Activity a. Reproduce verbatim everything in the regex thread from "I am trying" down to "it worked fine.".

Passage.
*****

Regex behaves differently for the same input string - python

I am trying to get a pdf page with a particular string and the string is:
"statement of profit or loss"
and I'm trying to accomplish this using following regex:
re.search('statement of profit or loss', text, re.IGNORECASE)
But even though the page contained this string "statement of profit or loss" the regex returned None.
On further investigating the document, I found that the characters 'fi' in the "profit" as written in the document are more congested. When I copied it from the document and pasted it in my code it worked fine.
So, If I copy "statement of profit or loss" from document and paste it in re.search() in my code, it works fine. But if I write "statement of profit or loss" manually in my code, re.search() returns none.
How can I avoid this behavior?

The 'congested' characters copied from your PDF are actually a single character: the 'fi ligature' U+FB01: fi.
Either it was entered as such in the source document, or the typesetting engine that was used to create the PDF, replaced the combination f+i by fi.
Combining two or more characters into a single glyph is a fairly usual operation for "nice typesetting", and is not limited to fi, fl, ff, and fj, although these are the most used combinations. (That is because in some fonts the long overhang of the f glyph jarringly touches or overlaps the next character.) Actually, you can have any amount of ligatures; some Adobe fonts use a single ligature for Th.

*****

Material provided.

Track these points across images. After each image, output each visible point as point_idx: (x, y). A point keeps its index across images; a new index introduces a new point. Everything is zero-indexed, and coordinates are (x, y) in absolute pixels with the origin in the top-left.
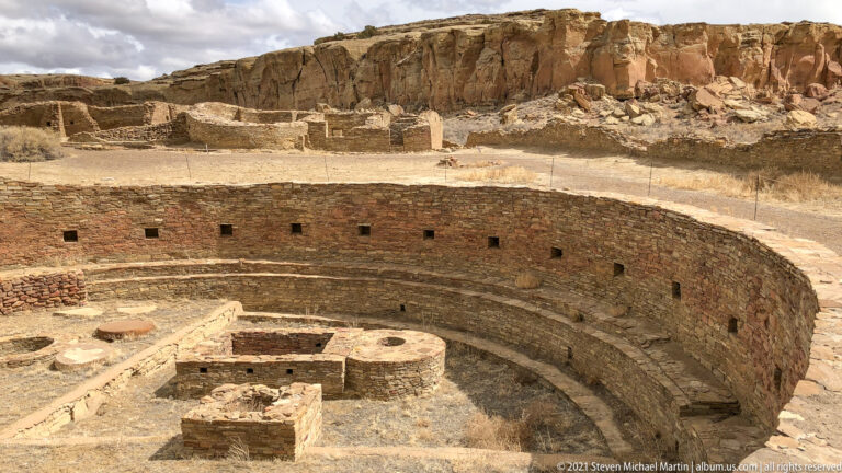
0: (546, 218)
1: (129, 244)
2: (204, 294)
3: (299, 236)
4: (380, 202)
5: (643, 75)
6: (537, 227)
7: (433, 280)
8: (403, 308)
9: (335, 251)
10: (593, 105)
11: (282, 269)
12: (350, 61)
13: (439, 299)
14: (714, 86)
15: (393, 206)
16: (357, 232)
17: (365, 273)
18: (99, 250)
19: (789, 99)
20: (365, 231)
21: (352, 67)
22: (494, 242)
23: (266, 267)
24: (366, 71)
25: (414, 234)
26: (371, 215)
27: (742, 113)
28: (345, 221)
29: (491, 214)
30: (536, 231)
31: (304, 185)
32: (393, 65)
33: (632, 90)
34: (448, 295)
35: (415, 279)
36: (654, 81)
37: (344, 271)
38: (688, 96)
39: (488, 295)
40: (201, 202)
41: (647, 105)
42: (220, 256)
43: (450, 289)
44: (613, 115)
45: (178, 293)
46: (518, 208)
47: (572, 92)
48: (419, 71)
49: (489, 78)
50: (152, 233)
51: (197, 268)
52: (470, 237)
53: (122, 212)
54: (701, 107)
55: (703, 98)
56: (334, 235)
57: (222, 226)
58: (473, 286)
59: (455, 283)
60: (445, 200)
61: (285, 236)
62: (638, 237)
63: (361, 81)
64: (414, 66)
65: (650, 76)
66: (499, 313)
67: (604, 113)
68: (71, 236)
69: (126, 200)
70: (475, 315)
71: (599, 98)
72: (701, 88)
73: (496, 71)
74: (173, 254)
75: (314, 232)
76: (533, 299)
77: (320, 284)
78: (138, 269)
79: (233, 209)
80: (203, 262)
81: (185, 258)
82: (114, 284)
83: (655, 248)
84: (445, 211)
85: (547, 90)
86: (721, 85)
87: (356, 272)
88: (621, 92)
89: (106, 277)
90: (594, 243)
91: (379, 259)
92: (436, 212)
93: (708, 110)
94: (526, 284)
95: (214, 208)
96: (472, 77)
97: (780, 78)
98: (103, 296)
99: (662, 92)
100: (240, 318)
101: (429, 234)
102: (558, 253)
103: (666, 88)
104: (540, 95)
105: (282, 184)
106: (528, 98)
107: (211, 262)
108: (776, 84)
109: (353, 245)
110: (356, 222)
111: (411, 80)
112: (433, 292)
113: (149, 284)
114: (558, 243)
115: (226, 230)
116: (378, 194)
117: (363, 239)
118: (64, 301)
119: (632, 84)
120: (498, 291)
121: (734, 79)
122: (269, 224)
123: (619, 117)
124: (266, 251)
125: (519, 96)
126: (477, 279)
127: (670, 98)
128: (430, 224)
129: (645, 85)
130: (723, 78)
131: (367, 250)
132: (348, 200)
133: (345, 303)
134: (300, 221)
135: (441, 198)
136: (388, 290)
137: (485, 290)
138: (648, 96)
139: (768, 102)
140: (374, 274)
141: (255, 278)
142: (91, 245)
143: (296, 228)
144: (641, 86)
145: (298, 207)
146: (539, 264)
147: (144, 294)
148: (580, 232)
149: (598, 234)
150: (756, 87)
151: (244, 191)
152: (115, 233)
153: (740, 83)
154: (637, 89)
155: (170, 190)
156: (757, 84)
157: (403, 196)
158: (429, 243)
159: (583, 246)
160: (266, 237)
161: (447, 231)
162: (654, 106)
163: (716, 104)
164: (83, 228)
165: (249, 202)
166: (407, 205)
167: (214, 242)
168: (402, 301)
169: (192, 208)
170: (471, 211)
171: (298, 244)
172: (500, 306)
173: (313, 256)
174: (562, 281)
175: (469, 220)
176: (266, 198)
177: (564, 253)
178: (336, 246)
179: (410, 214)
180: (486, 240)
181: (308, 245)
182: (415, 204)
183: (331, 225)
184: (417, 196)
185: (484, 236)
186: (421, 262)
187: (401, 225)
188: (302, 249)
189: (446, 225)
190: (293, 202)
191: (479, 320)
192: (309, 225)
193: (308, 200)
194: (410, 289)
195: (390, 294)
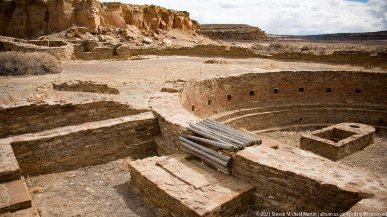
0: (354, 80)
1: (204, 109)
3: (253, 97)
4: (283, 79)
6: (349, 83)
7: (311, 106)
8: (301, 119)
9: (265, 101)
13: (317, 113)
15: (288, 80)
16: (273, 92)
17: (283, 108)
18: (198, 114)
20: (276, 91)
22: (329, 90)
23: (249, 112)
25: (295, 90)
26: (280, 84)
28: (270, 88)
29: (329, 80)
30: (349, 85)
31: (258, 74)
34: (321, 111)
35: (303, 107)
37: (276, 109)
39: (336, 109)
40: (224, 85)
42: (227, 110)
43: (321, 109)
46: (341, 78)
50: (210, 103)
51: (228, 117)
52: (319, 89)
53: (205, 92)
56: (265, 94)
58: (328, 106)
59: (319, 106)
60: (310, 76)
61: (248, 97)
66: (345, 113)
68: (193, 109)
69: (207, 86)
74: (214, 112)
75: (258, 94)
76: (357, 107)
77: (270, 115)
79: (233, 87)
80: (225, 113)
81: (217, 113)
84: (310, 80)
87: (280, 108)
91: (282, 102)
92: (306, 81)
94: (351, 102)
95: (227, 87)
101: (301, 90)
102: (358, 91)
105: (250, 74)
107: (227, 113)
109: (271, 98)
110: (274, 88)
112: (315, 111)
114: (360, 88)
115: (229, 97)
116: (283, 76)
117: (275, 94)
120: (338, 106)
122: (243, 92)
126: (326, 104)
128: (302, 86)
131: (276, 99)
132: (272, 79)
133: (278, 121)
134: (254, 90)
136: (296, 113)
140: (287, 108)
141: (249, 117)
142: (197, 111)
143: (252, 93)
145: (254, 84)
146: (349, 95)
151: (237, 78)
152: (202, 104)
155: (217, 80)
157: (293, 76)
158: (301, 93)
160: (241, 98)
161: (310, 88)
164: (196, 103)
165: (238, 83)
166: (294, 79)
167: (225, 103)
168: (301, 116)
170: (321, 80)
171: (252, 100)
172: (346, 111)
173: (257, 105)
174: (361, 100)
175: (319, 83)
176: (244, 81)
177: (362, 91)
178: (265, 99)
179: (295, 83)
180: (325, 90)
181: (255, 100)
182: (298, 79)
183: (265, 90)
184: (299, 75)
185: (325, 88)
186: (297, 101)
187: (291, 87)
188: (253, 102)
189: (310, 85)
190: (253, 82)
191: (335, 118)
192: (257, 91)
193: (258, 81)
194: (305, 111)
195: (296, 115)
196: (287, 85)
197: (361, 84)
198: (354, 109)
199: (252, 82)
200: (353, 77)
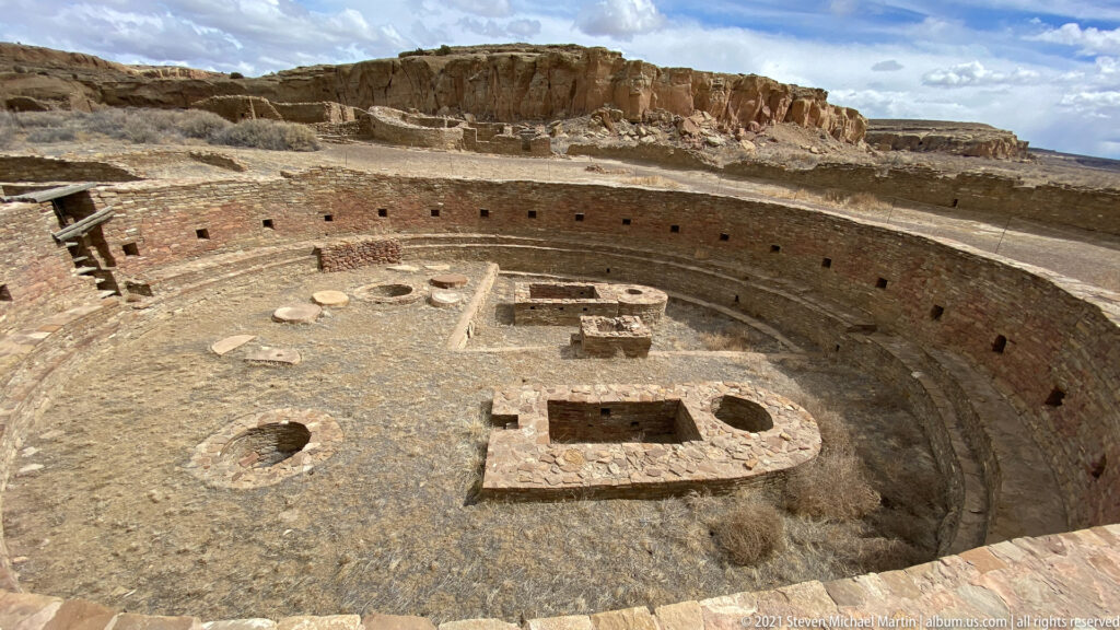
0: (720, 215)
1: (421, 220)
2: (475, 258)
3: (534, 220)
4: (594, 198)
5: (648, 105)
6: (711, 220)
7: (631, 253)
8: (608, 270)
9: (557, 231)
10: (615, 125)
11: (525, 242)
12: (431, 74)
13: (636, 266)
14: (694, 118)
15: (602, 201)
16: (574, 218)
17: (582, 247)
18: (401, 224)
19: (737, 132)
20: (580, 218)
21: (433, 79)
22: (675, 229)
23: (514, 241)
24: (444, 84)
25: (616, 222)
26: (586, 207)
27: (712, 139)
28: (567, 210)
29: (676, 210)
30: (711, 223)
31: (541, 184)
32: (465, 81)
33: (640, 116)
34: (643, 262)
35: (617, 251)
36: (655, 110)
37: (567, 245)
38: (677, 123)
39: (671, 263)
40: (469, 192)
41: (650, 128)
42: (480, 232)
43: (645, 259)
44: (628, 134)
45: (458, 257)
46: (698, 207)
47: (601, 114)
48: (485, 87)
49: (539, 98)
50: (435, 213)
51: (467, 240)
52: (658, 225)
53: (416, 196)
54: (686, 133)
55: (687, 127)
56: (558, 220)
57: (482, 211)
58: (660, 257)
59: (647, 255)
60: (642, 199)
61: (524, 219)
62: (797, 230)
63: (441, 92)
64: (482, 84)
65: (652, 107)
66: (682, 275)
67: (622, 132)
68: (383, 213)
69: (420, 187)
70: (662, 276)
71: (618, 121)
72: (686, 119)
73: (544, 93)
74: (449, 229)
75: (545, 218)
76: (708, 266)
77: (551, 253)
78: (430, 238)
79: (490, 199)
80: (469, 235)
81: (457, 232)
82: (418, 249)
83: (812, 237)
84: (641, 207)
85: (582, 112)
86: (698, 117)
87: (576, 246)
88: (633, 117)
89: (409, 244)
90: (757, 233)
91: (589, 238)
92: (635, 207)
93: (690, 135)
94: (702, 256)
95: (477, 196)
96: (527, 96)
97: (733, 115)
98: (410, 257)
99: (660, 119)
100: (500, 275)
101: (627, 222)
102: (725, 237)
103: (663, 116)
104: (577, 115)
105: (526, 182)
106: (567, 116)
107: (475, 235)
108: (730, 119)
109: (571, 228)
110: (575, 211)
111: (480, 94)
112: (632, 261)
113: (439, 249)
114: (726, 231)
115: (484, 213)
116: (592, 193)
117: (578, 223)
118: (389, 260)
119: (641, 111)
120: (679, 261)
121: (705, 113)
122: (514, 210)
123: (632, 136)
124: (511, 230)
125: (561, 114)
126: (661, 252)
127: (665, 124)
128: (628, 215)
129: (649, 113)
130: (699, 112)
131: (580, 231)
132: (571, 195)
133: (567, 266)
134: (536, 209)
135: (639, 197)
136: (599, 259)
137: (669, 260)
138: (650, 122)
139: (725, 132)
140: (588, 248)
141: (508, 248)
142: (396, 220)
143: (532, 214)
144: (646, 113)
145: (535, 199)
146: (709, 244)
147: (436, 256)
148: (747, 225)
149: (762, 227)
150: (718, 120)
151: (498, 185)
152: (412, 212)
153: (709, 117)
154: (643, 116)
155: (449, 182)
156: (718, 118)
157: (612, 195)
158: (626, 228)
159: (748, 233)
160: (511, 220)
161: (641, 220)
162: (654, 129)
163: (696, 132)
164: (391, 207)
165: (501, 194)
166: (613, 201)
167: (476, 221)
168: (609, 266)
169: (463, 196)
170: (661, 207)
171: (532, 226)
172: (684, 270)
173: (542, 234)
174: (725, 255)
175: (659, 213)
176: (514, 192)
177: (731, 238)
178: (559, 228)
179: (615, 207)
180: (669, 228)
181: (539, 226)
182: (619, 201)
183: (558, 213)
184: (621, 195)
185: (668, 224)
186: (618, 241)
187: (607, 215)
188: (535, 229)
189: (641, 216)
190: (532, 195)
191: (665, 279)
192: (541, 212)
193: (543, 195)
194: (615, 258)
195: (601, 262)
196: (600, 210)
197: (729, 224)
198: (701, 270)
199: (530, 195)
200: (718, 207)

*****

Activity b. Rewrite everything from the start of the records down to the line containing "7: (433, 280)", replacing "images" with "frames" and changing nothing else. Give only those lines, and leave the pictures out.

Task output a.
I am trying to get a pdf page with a particular string and the string is:
"statement of profit or loss"
and I'm trying to accomplish this using following regex:
re.search('statement of profit or loss', text, re.IGNORECASE)
But even though the page contained this string "statement of profit or loss" the regex returned None.
On further investigating the document, I found that the characters 'fi' in the "profit" as written in the document are more congested. When I copied it from the document and pasted it in my code it worked fine.

Task output b.
Track these points across frames. After each image, output each visible point as point_idx: (x, y). A point keeps its index across frames; a new index introduces a new point. Everything is zero-indexed, and coordinates are (x, y) in absolute pixels with the origin in the top-left.
0: (546, 218)
1: (129, 244)
2: (204, 294)
3: (299, 236)
4: (380, 202)
5: (643, 75)
6: (537, 227)
7: (433, 280)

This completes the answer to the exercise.